Angkor Gold Corp. (TSX VENTURE: ANK)(OTC PINK: ANKOF) ("Angkor" or "the Company") is pleased to provide an exploration update from the Okalla West Exploration Prospect, Cambodia.
The Okalla West surface gold zone is within the Company's 150 km2 Banlung Exploration license, Cambodia. Work on Okalla West is done under an agreement with Blue River Resources Ltd. (TSX VENTURE: BRX).
As previously reported (see release dated Jan. 23, 2017 - http://www.angkorgold.ca/angkor-reports-discovery-gold-okalla-west-concentrated-2-metre-thick-soil-layer ), exploration continues within the previously discovered 4 km2 surface gold anomaly at Okalla West. Interpretation of previous testing results suggests two structural fault systems with the possibility of multiple quartz veins. Grab samples from field mapping show evidence of a quartz vein system in the surrounding area.
New trenching at Okalla West, which consists of a series of pits dug on lines at 15m intervals, has exposed significantly larger pieces of the vein material under the laterite on Line 5. Visible gold has been observed in vein material found in Pit 6 on Line 5. While the veining and mineralization appears to be typical of the occurrence, the amount of visible gold seen confirms the nugget effect previously observed. Vein material with pyrite in silica boxwork was found in Pit 4. Exploration this week on Pit 9 has discovered pyrite rich material coming out of auger samples. These field observations confirm the presence of vein material that further assists in the understanding of the larger geological structure underlying the previously identified gold anomalies. The appearance of the gold and the abundance of the silica material suggest a close source and a large system.
"Finding visible gold is always exciting," said Angkor senior geologist Dennis Ouellette. "Finding it at the bottom of a small trench in a field with no outcrop is especially exciting. The extension of Pit 6 will allow us to determine more about the character of the gold mineralization and hopefully lead to the discovery of more veins within the alteration zone."

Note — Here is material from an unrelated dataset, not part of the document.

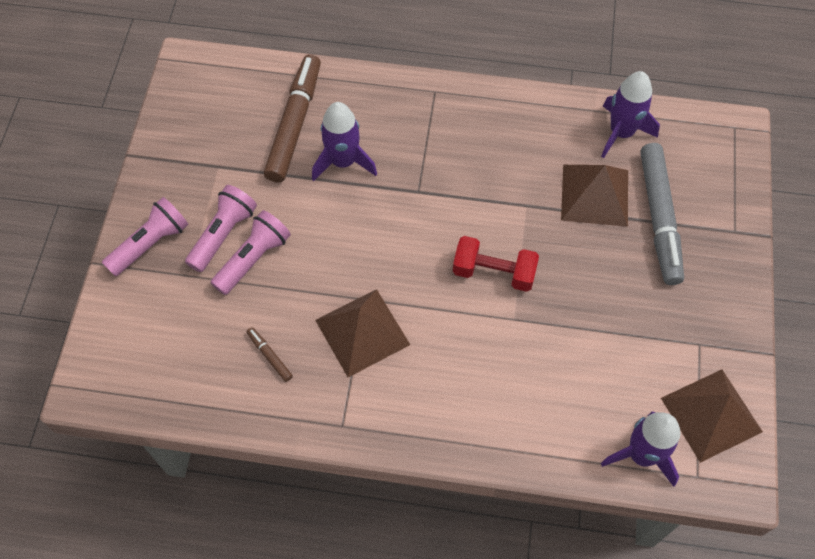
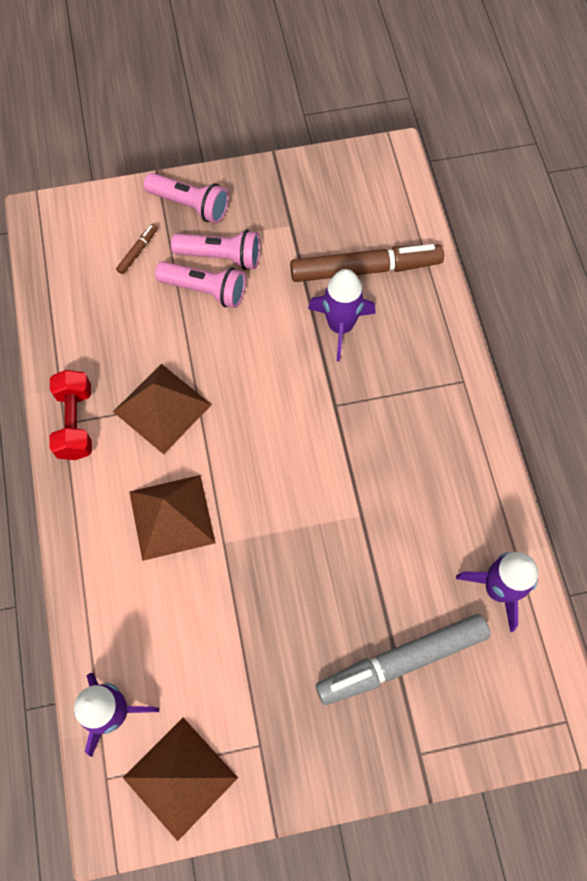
camera: 70 degrees right, 5 degrees up
brown marker [246,327,293,382] -> brown marker moved to [116,224,158,274]
red dumbbell [453,236,539,292] -> red dumbbell moved to [49,370,92,460]
brown pyramid [561,165,628,227] -> brown pyramid moved to [129,475,216,561]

Angkor is extending the size of Pit 6 to follow and map the vein material. Digging of new pits will continue eastward until the Company no longer observes evidence of mineralization. Exploration will also likely expand to another short line to the south and some infill trenches between lines to the north. So far, 13 pits have been dug on Line 1, 12 on Line 2, 24 on Line 3, 24 on Line 4 and 17 pits on Line 5. Please see the location map that accompanies this release for details.
Assay results from trench and auger samples will be reported as they are received. The grab samples described above have not been assayed because they were selected for detailed examination of the mineralogy, not for chemical analysis, and the Company cautions that grab samples are selected samples and may not be representative of the mineralization hosted on the property.

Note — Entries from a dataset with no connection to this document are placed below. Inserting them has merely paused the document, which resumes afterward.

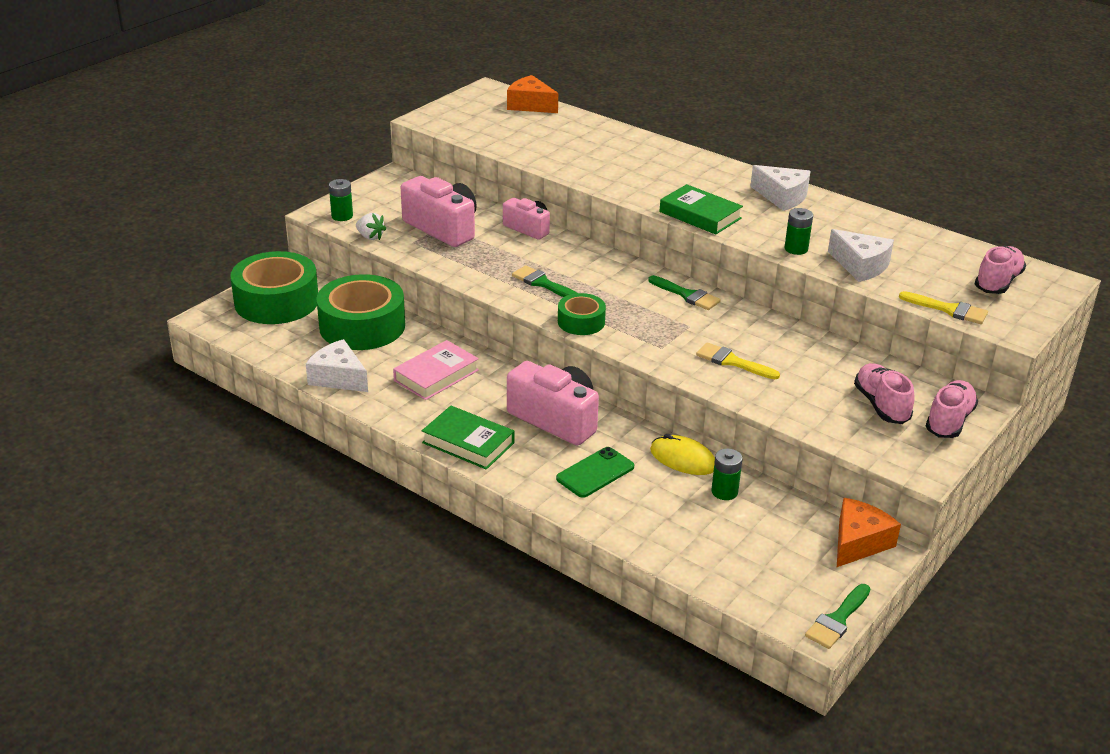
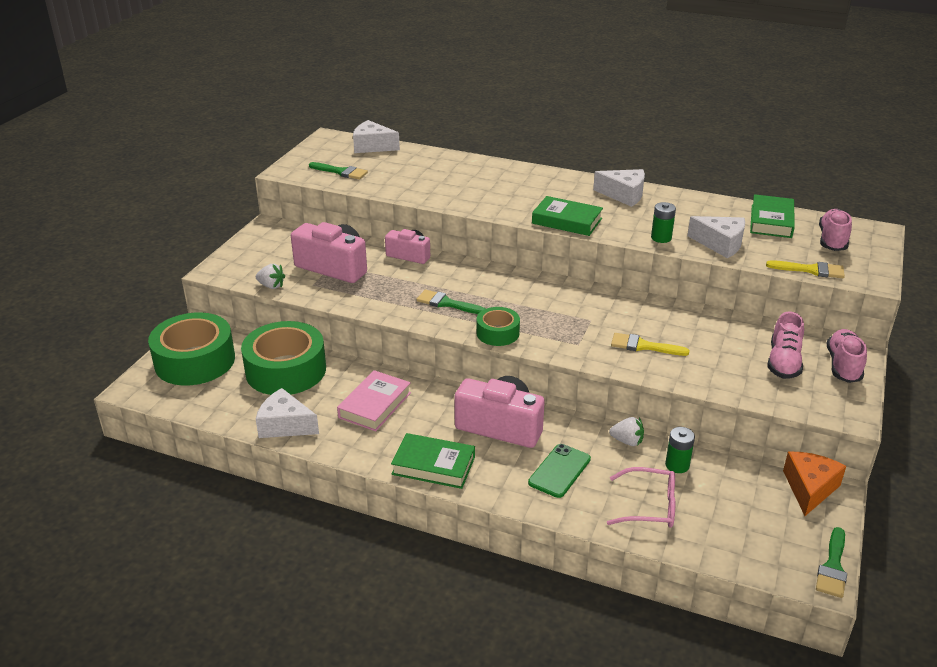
camera: 15 degrees left, 0 degrees up
green battery [329,179,353,221] -> none
orange cheese [507,75,558,113] -> white cheese [353,120,400,153]
green brush [648,275,721,310] -> green brush moved to [309,162,368,180]
yellow mouse [650,434,715,475] -> white strawberry [609,417,644,446]
pink shoe [854,363,915,424] -> pink shoe turned 135 degrees counterclockwise [767,312,804,379]
none -> pink glasses [607,467,675,528]
none -> green book [750,194,795,238]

Dr. Adrian G. Mann, P.Geol., is a Qualified Person as defined by National Instrument 43-101 and has reviewed and approved the scientific and technical disclosure in this press release.
PIT / TRENCH METHODOLOGY
Trenches consist of lines of pits laid across identified gold in soil anomalies in irregular east/west orientation. Individual pits are approximately 1m wide and 2m long, dug to the depth of the laterite. Pits are hand dug every 15 m centre. Each pit is sampled from the top to the bottom of the laterite for pan concentration. The pan concentration samples are a minimum of 15 kilograms. A second smaller sample is collected and will be sent for metallic screen analysis. In addition, the bedrock is sampled by an auger hole from the bottom of the pit. The last 50 centimetres of the auger sample will be sent for analysis. The auger holes test as deep as is possible into the weathered bedrock. The deepest so far has been 7.2 metres measured from the surface profile.

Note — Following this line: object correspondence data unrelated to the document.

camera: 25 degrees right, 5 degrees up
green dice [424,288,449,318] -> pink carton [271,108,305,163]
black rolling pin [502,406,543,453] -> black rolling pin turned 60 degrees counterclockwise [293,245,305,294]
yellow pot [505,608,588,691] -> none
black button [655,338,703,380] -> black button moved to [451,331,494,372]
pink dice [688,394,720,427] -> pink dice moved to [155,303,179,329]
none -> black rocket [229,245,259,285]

Angkor's QA/QC protocol requires calibration standards and blanks be inserted at a rate of 10 per 100. In addition, periodic checks are run on a selected spectrum of samples at ALS laboratories. All soil and rock samples are submitted to ALS Mineral-Australian Laboratory Services (Cambodia) Co. Ltd for preparation in Phnom Penh, and gold analyses are done by ALS by standard fire assay in their Vientiane laboratories. All other analyses are by ICP-ME and ICP22 in their Australian laboratories. Initial assays use their Au-ICP22 method of standard fire assay with an ICP-Atomic emission spectrometry finish on a 50gm aliquot, which has a detection range of 0.001 to 10 g/t. Check assays use the Au-AA26 method of standard fire assay with an ICP-Atomic absorption spectrometry finish again on a 50gm aliquot, which has a detection limit of 0.01 to 100 g/t. Metallic screen analysis, using their Au-SCR22 method of standard fire assay with an ICP-Atomic absorption spectrometry finish after screening to 75 microns use a 1kg nominal weight sample, with assay of the entire oversize fraction and duplicate assay on 50gm aliquots of the undersize fraction. This last method has been done at the recommendation of the laboratory to avoid over or under-estimating gold grades because coarse gold was suspected.